What to do:
• a. List every component that the passage on reloadable rocket motors says the H-123 reload kit contains.
• b. Recast the paragraph beginning "A propellant reload kit contains" from the passage on reloadable rocket motors as a short bulleted list that retains its main facts.
• c. Continue the passage on reloadable rocket motors from the point at which it ends.

Passage:
--

A reloadable motor is a motor designed to be used multiple time by inserting new propellant and replacing other expendable components. A reloadable motor usually consists of an aluminum tube (a special aluminum alloy) and closures to hold the nozzle on one end and to seal the other end. Some manufacturers have the closures screw into the motor case. Others use other techniques to secure the closures, like a snap ring.
Pictured is a Dr. Rocket/Aerotech reloadable motor. On the left is the aft closure, which closes the rear of the motor and holds in the nozzle, the motor case and on the right the forward (top) closure. (Dr. Rocket is a licensed manufacturer of Aerotech’s motor technology.)
The aft closure is slightly larger than the case. When the motor is inserted into the motor mount tube the lip keeps the motor from moving up through the motor mount tube and rocket when thrusting.
Motor cases are available in different diameters and lengths to allow for propellant kits of different size and total energy.
A propellant reload kit contains one or more propellant grains, and other components that are replaced each time the motor is used. Most motors use one or more silicone O-rings that must be replaced each time the motor is used. Some manufacturers use a plastic nozzle that must be replaced for each motor use. Others use a graphite nozzle that is usually good for about 20 flights before replacement is needed.
This is an AeroTech reloadable motor reload kit, which can be used with either an AeroTech RMS or Dr. Rocket reloadable motor.
This particular kit, an H-123, contains two individual propellant grains, a cardboard motor case liner, rubber O-rings, a single-use plastic nozzle, a delay grain and components, and assorted seals.
The propellant grains are inserted into the liner, and the liner is then inserted into the motor case.
Advanced Propulsion Systems
Shown here is an Advanced Propulsion Systems (APS) reloadable motor. The motor consists of a case, forward closure, aft closure (next to the nozzle) and graphite nozzle. The nozzle can be used for about 20 flights before replacement.
An APS reloadable motor reload kit is shown here. It contains an O-ring, three propellant grains, a delay grain, and a cardboard liner. The propellant grains are inserted into the liner. The delay grain is ignited when the motor ignites and burns slowly. When it burns through, the motor ejection charge, if used, is ignited. When the recovery system is deployed through motor ejection, black powder is installed in the forward closure’s “ejection well”. The delay grain goes inside the forward closure.
This is the forward (top) closure, showing the ejection charge well.
Black powder is placed into the well, and cover with some masking tape to hold it in, when motor ejection is used to deploy the parachute. A small hole is in the bottom of the well so that the black powder is in contact with the top of the delay grain. When the delay grain burns through the black powder is ignited.

--

Dataset records:
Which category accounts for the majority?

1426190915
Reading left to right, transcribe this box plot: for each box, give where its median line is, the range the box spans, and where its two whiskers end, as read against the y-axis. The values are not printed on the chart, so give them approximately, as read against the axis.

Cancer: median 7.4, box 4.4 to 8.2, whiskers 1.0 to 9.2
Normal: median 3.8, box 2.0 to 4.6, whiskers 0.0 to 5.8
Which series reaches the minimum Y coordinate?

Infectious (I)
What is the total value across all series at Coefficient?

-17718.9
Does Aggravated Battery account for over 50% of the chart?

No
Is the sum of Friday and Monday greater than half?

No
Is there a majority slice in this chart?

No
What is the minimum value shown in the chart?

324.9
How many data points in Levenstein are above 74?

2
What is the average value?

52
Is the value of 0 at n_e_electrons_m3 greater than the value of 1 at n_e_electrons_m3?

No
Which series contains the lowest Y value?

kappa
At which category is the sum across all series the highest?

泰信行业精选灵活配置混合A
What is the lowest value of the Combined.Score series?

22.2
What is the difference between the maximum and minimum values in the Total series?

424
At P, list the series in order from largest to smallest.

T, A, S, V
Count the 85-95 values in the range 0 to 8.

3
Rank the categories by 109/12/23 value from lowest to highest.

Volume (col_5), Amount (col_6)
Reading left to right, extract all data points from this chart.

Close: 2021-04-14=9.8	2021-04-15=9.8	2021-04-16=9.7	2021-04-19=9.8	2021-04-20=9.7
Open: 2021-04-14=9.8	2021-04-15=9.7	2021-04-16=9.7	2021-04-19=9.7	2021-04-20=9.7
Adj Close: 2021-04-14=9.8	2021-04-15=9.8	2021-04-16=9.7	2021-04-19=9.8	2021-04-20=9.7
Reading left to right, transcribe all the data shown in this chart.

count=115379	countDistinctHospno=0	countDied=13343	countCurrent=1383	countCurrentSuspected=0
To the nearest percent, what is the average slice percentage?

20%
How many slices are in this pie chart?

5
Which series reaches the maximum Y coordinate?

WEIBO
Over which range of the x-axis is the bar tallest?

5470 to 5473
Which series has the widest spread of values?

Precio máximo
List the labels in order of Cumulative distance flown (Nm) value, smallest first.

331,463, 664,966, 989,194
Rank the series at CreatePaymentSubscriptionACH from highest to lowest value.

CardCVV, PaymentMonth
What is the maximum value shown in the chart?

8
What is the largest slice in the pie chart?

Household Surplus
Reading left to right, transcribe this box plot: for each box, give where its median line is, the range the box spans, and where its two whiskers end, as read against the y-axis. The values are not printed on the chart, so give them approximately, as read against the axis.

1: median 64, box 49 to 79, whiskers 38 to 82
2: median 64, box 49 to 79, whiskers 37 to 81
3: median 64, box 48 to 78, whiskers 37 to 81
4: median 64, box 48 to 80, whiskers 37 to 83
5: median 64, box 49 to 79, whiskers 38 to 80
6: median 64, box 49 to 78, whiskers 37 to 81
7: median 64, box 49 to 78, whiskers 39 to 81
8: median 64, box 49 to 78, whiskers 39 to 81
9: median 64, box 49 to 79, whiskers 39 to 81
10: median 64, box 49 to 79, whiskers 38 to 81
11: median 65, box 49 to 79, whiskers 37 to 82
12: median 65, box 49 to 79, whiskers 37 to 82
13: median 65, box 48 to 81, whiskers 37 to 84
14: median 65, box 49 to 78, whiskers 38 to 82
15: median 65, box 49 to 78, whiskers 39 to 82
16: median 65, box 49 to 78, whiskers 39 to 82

--

Expected responses:
• a.
- Two individual propellant grains
- A cardboard motor case liner
- Rubber O-rings
- A single-use plastic nozzle
- A delay grain and components
- Assorted seals

• b.
- A propellant reload kit holds one or more propellant grains plus other parts replaced after each use.
- Most motors use one or more silicone O-rings that must be replaced after every use.
- Some manufacturers use a plastic nozzle that is replaced after each use.
- Others use a graphite nozzle that usually lasts about 20 flights before replacement.

• c.
When an electronic mechanism, such as altimeter, is used to activate the ejection charge, a plugged forward closure may be used if offered by the motor manufacturer. A plugged closure is like the pictured one but the top is solid, having no ejection well or hole.
This picture shows an APS forward closure with the delay grain inserted into its chamber.
The motor must be ignited from the top, not near the nozzle. The igniter must be fully inserted into the motor.
Motors must be cleaned between uses; see Cleaning Reloadable Motors Insufficient cleaning, or reusing old parts can result in hot gas leakage and motor and rocket destruction. Motors can be field cleaned using foil wrapped, wetted towels which are sold under several brand names in grocery and other stores.
The silicone O-rings must have a light coat of lubricant (“grease”) applied to them when they are installed. The lubricant allows the closures to slide over the rings without crimping or tearing them when the closures are installed and tightened. Following the manufacturer’s instructions. The O-rings should have only a light coating–just enought to give them a sheen. Too much lubricant can result in motor failure. Too much lubricant on O-rings near the forward closure, where the ejection delay grain is located, can result in failure of the delay grain to ignite if the lubricant gets on the faces of the grain. (Dirty hands can also cause the delay grain to become contaminated with lubricant.) If the delay grain fails to burn and motor ejection is used to deploy the recovery system the rocket will crash and crumple, hopefully not damaging any person or other property.
The particular type of lubricant used (petroleum jelly, grease with Teflon, etc.) is not nearly as important as the correct application of the lubricant.